Design files in plain text
- - - - - - -
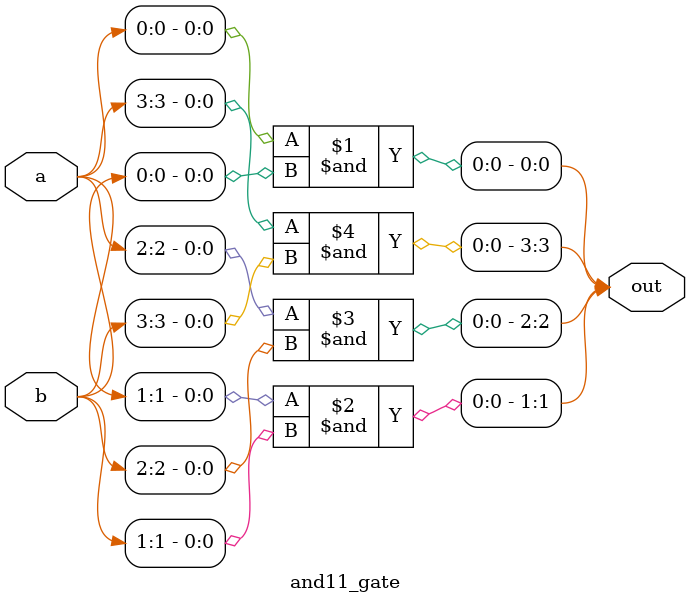
<source format=v>
module and11_gate (
    input wire [3:0] a,
    input wire [3:0] b,
    output wire [3:0] out
);

assign out = {a[3] & b[3], a[2] & b[2], a[1] & b[1], a[0] & b[0]};

endmodule

</source>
- - - - - - -
### Work request
Please tally the lines of the entries that hold "wire" and give only the resulting number.

### Your solution
3